Брови Малянова пошли вверх, губы вытянулись дудкой.

— Так ты что же, отец, хочешь, чтобы я работу свою бросил, вернулся из отпуска, и все для того, чтобы найти тебе ключ?

— Ну ладно, ладно! Ну извини. Тут, понимаешь, слух пронесся, что тебе предложили филиал и ты нас покидаешь.

— Не верь.

— А я и не поверил.

— Но, однако же, решил проверить...

— Так если вся контора гудит! Малянова академик вызывал, Малянову филиал дают, Малянов уходит...

— Все правильно, Захарыч, но я отказался.

— Ну и дурак.

— Тебя не спросили...— сказал Малянов и повесил трубку.

* * *

Он стоял в ванной и ждал. Смеситель трясся, грозно рычал, хрипел, плевался брызгами. В ванне воды не было и наполовину. Водопровод в последний раз заворчал на весь дом и затих окончательно.
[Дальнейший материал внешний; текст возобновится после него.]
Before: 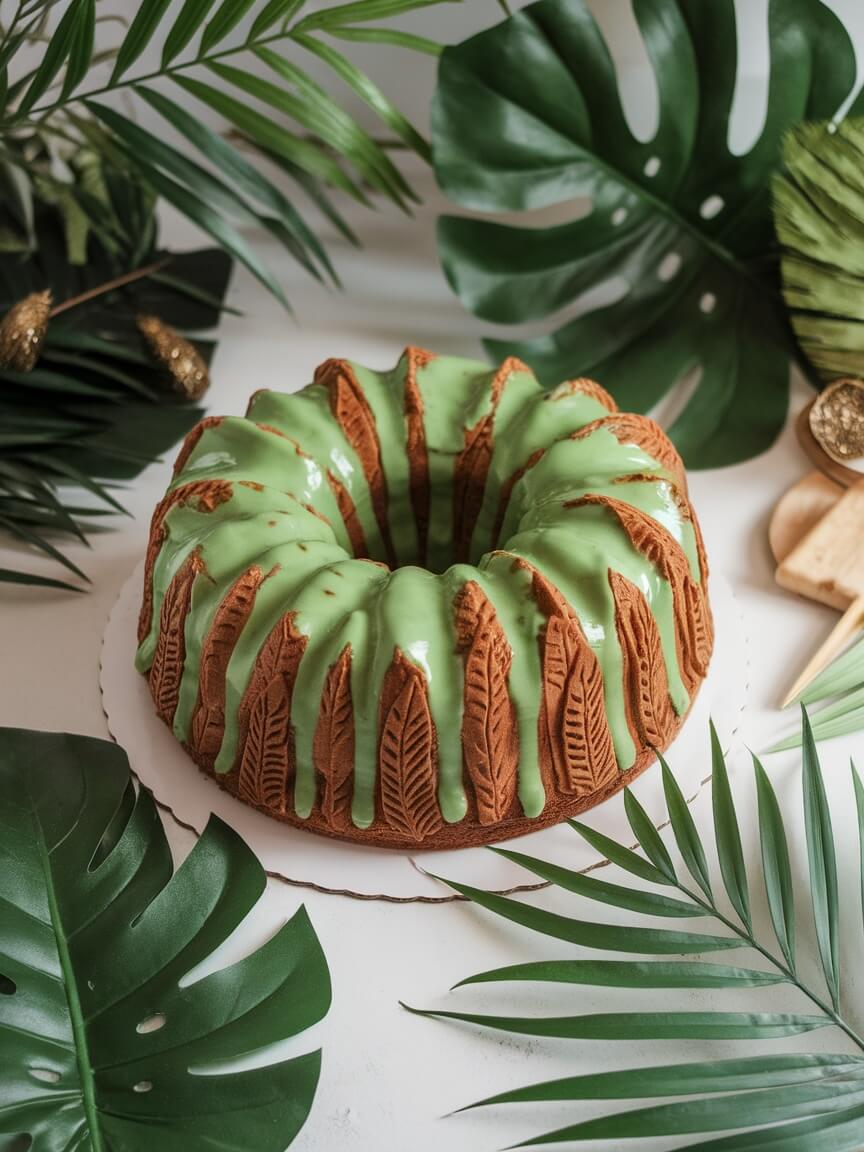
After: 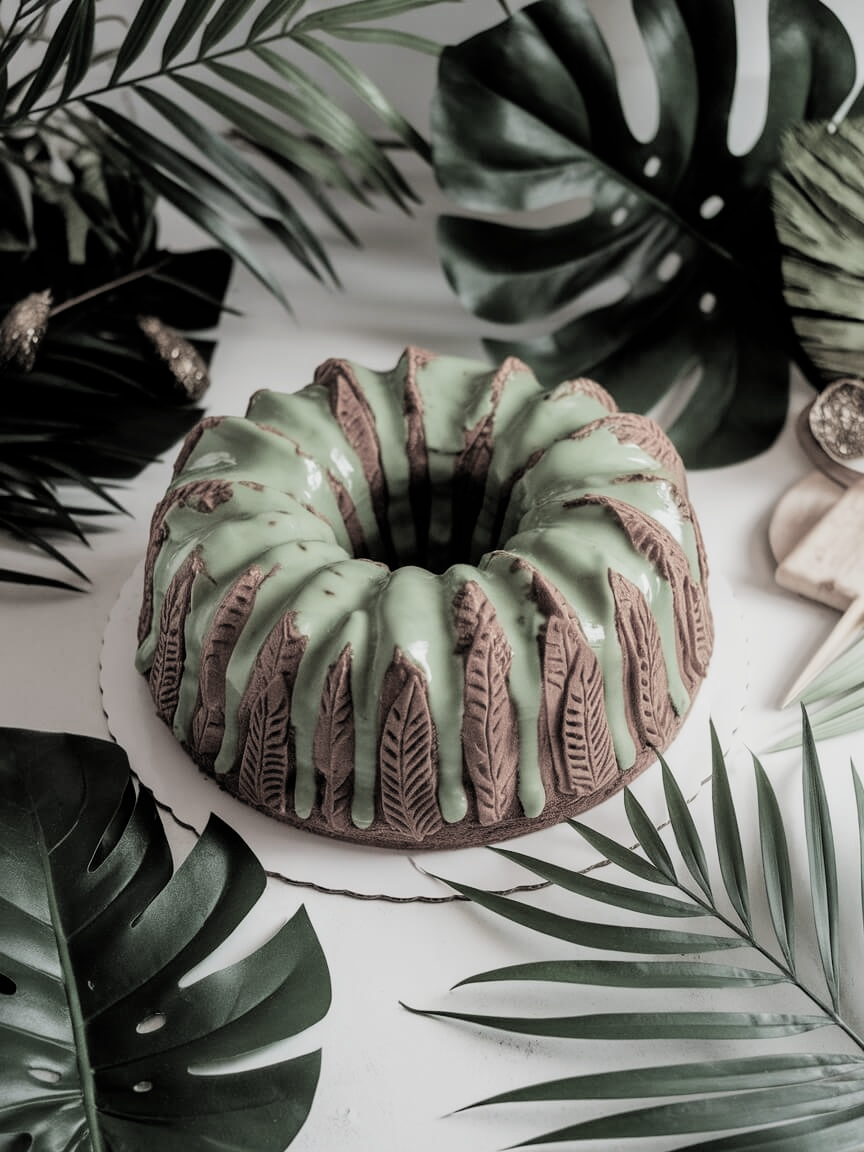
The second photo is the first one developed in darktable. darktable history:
filmic rgb: black relative exposure -5.01 EV, white relative exposure 3.18 EV, threshold 3 EV, hardness 3.48, contrast 1.185, highlights saturation mix -30.59%, color science v4 (2020), enable highlight reconstruction true
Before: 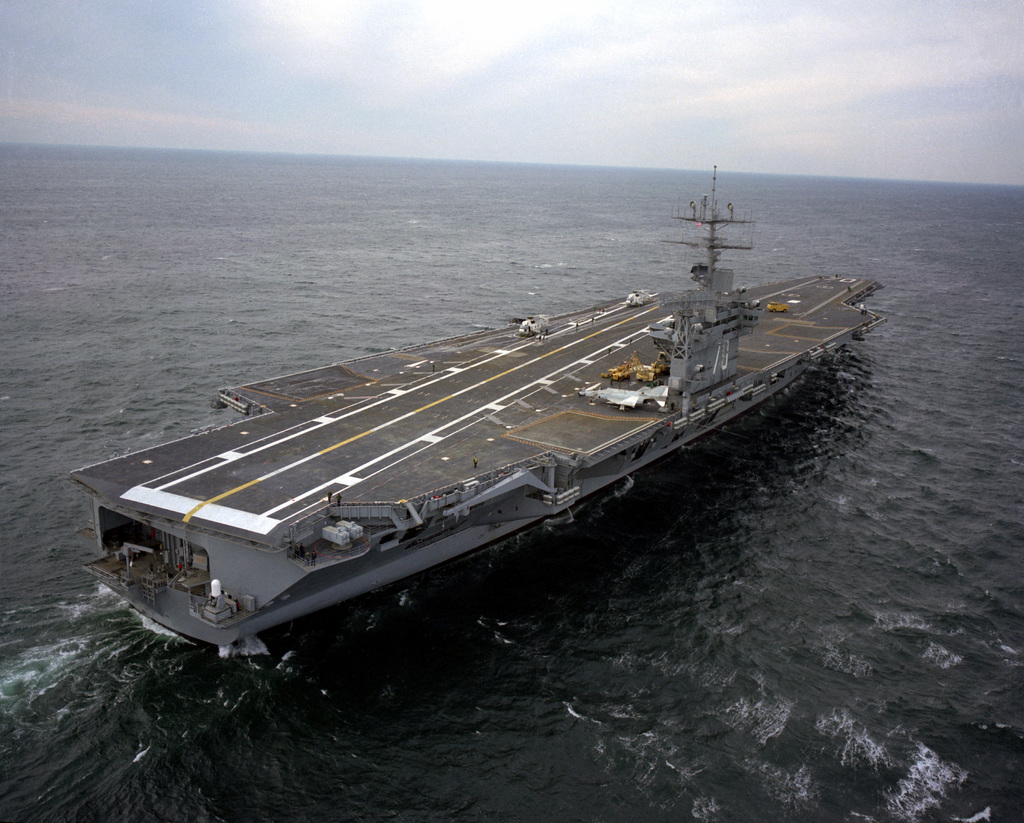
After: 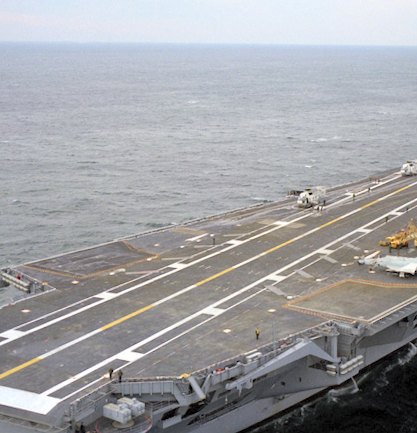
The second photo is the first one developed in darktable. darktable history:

Тогда Малянов нагнулся над ванной и принялся ополаскиваться. При этом он брызгался и рычал — почти как водопровод. Пока он вытирался обширным полотенцем, в комнате опять зазвонил телефон.

— Это родильный дом? — нарочитым басом спросил Малянов у полотенца и сам себе ответил тоненьким голоском: — Нет, это зоологический магазин.— И снова басом: — А можно у вас купить красные кровяные тельца? — И снова пискляво: — Нет, у нас в продаже только желтые, синие и зеленые...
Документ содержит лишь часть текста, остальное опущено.